── RECORDS PROVIDED ──

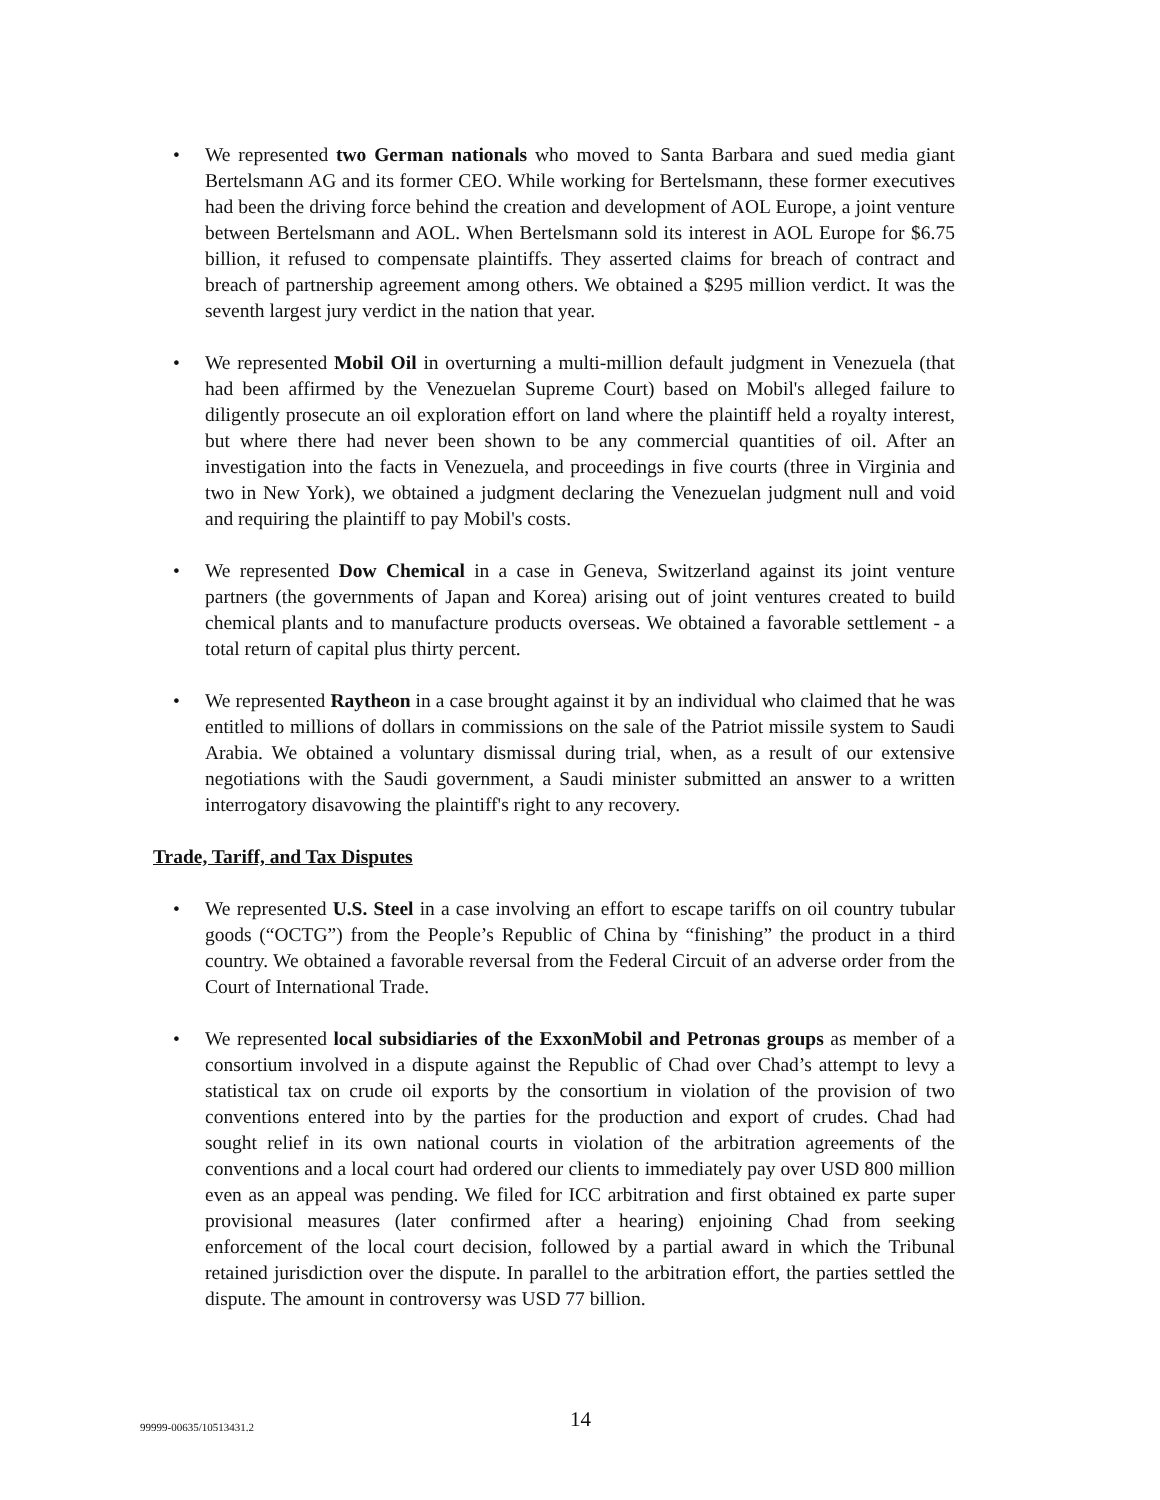• We represented two German nationals who moved to Santa Barbara and sued media giant Bertelsmann AG and its former CEO. While working for Bertelsmann, these former executives had been the driving force behind the creation and development of AOL Europe, a joint venture between Bertelsmann and AOL. When Bertelsmann sold its interest in AOL Europe for $6.75 billion, it refused to compensate plaintiffs. They asserted claims for breach of contract and breach of partnership agreement among others. We obtained a $295 million verdict. It was the seventh largest jury verdict in the nation that year.
• We represented Mobil Oil in overturning a multi-million default judgment in Venezuela (that had been affirmed by the Venezuelan Supreme Court) based on Mobil's alleged failure to diligently prosecute an oil exploration effort on land where the plaintiff held a royalty interest, but where there had never been shown to be any commercial quantities of oil. After an investigation into the facts in Venezuela, and proceedings in five courts (three in Virginia and two in New York), we obtained a judgment declaring the Venezuelan judgment null and void and requiring the plaintiff to pay Mobil's costs.
• We represented Dow Chemical in a case in Geneva, Switzerland against its joint venture partners (the governments of Japan and Korea) arising out of joint ventures created to build chemical plants and to manufacture products overseas. We obtained a favorable settlement - a total return of capital plus thirty percent.
• We represented Raytheon in a case brought against it by an individual who claimed that he was entitled to millions of dollars in commissions on the sale of the Patriot missile system to Saudi Arabia. We obtained a voluntary dismissal during trial, when, as a result of our extensive negotiations with the Saudi government, a Saudi minister submitted an answer to a written interrogatory disavowing the plaintiff's right to any recovery.
Trade, Tariff, and Tax Disputes
• We represented U.S. Steel in a case involving an effort to escape tariffs on oil country tubular goods (“OCTG”) from the People’s Republic of China by “finishing” the product in a third country. We obtained a favorable reversal from the Federal Circuit of an adverse order from the Court of International Trade.
• We represented local subsidiaries of the ExxonMobil and Petronas groups as member of a consortium involved in a dispute against the Republic of Chad over Chad’s attempt to levy a statistical tax on crude oil exports by the consortium in violation of the provision of two conventions entered into by the parties for the production and export of crudes. Chad had sought relief in its own national courts in violation of the arbitration agreements of the conventions and a local court had ordered our clients to immediately pay over USD 800 million even as an appeal was pending. We filed for ICC arbitration and first obtained ex parte super provisional measures (later confirmed after a hearing) enjoining Chad from seeking enforcement of the local court decision, followed by a partial award in which the Tribunal retained jurisdiction over the dispute. In parallel to the arbitration effort, the parties settled the dispute. The amount in controversy was USD 77 billion.
99999-00635/10513431.2 14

───

## TASK PROMPT
The records above must be repeated exactly, minus their pictures.

## TASK OUTPUT
• We represented two German nationals who moved to Santa Barbara and sued media giant Bertelsmann AG and its former CEO. While working for Bertelsmann, these former executives had been the driving force behind the creation and development of AOL Europe, a joint venture between Bertelsmann and AOL. When Bertelsmann sold its interest in AOL Europe for $6.75 billion, it refused to compensate plaintiffs. They asserted claims for breach of contract and breach of partnership agreement among others. We obtained a $295 million verdict. It was the seventh largest jury verdict in the nation that year.
• We represented Mobil Oil in overturning a multi-million default judgment in Venezuela (that had been affirmed by the Venezuelan Supreme Court) based on Mobil's alleged failure to diligently prosecute an oil exploration effort on land where the plaintiff held a royalty interest, but where there had never been shown to be any commercial quantities of oil. After an investigation into the facts in Venezuela, and proceedings in five courts (three in Virginia and two in New York), we obtained a judgment declaring the Venezuelan judgment null and void and requiring the plaintiff to pay Mobil's costs.
• We represented Dow Chemical in a case in Geneva, Switzerland against its joint venture partners (the governments of Japan and Korea) arising out of joint ventures created to build chemical plants and to manufacture products overseas. We obtained a favorable settlement - a total return of capital plus thirty percent.
• We represented Raytheon in a case brought against it by an individual who claimed that he was entitled to millions of dollars in commissions on the sale of the Patriot missile system to Saudi Arabia. We obtained a voluntary dismissal during trial, when, as a result of our extensive negotiations with the Saudi government, a Saudi minister submitted an answer to a written interrogatory disavowing the plaintiff's right to any recovery.
Trade, Tariff, and Tax Disputes
• We represented U.S. Steel in a case involving an effort to escape tariffs on oil country tubular goods (“OCTG”) from the People’s Republic of China by “finishing” the product in a third country. We obtained a favorable reversal from the Federal Circuit of an adverse order from the Court of International Trade.
• We represented local subsidiaries of the ExxonMobil and Petronas groups as member of a consortium involved in a dispute against the Republic of Chad over Chad’s attempt to levy a statistical tax on crude oil exports by the consortium in violation of the provision of two conventions entered into by the parties for the production and export of crudes. Chad had sought relief in its own national courts in violation of the arbitration agreements of the conventions and a local court had ordered our clients to immediately pay over USD 800 million even as an appeal was pending. We filed for ICC arbitration and first obtained ex parte super provisional measures (later confirmed after a hearing) enjoining Chad from seeking enforcement of the local court decision, followed by a partial award in which the Tribunal retained jurisdiction over the dispute. In parallel to the arbitration effort, the parties settled the dispute. The amount in controversy was USD 77 billion.
99999-00635/10513431.2 14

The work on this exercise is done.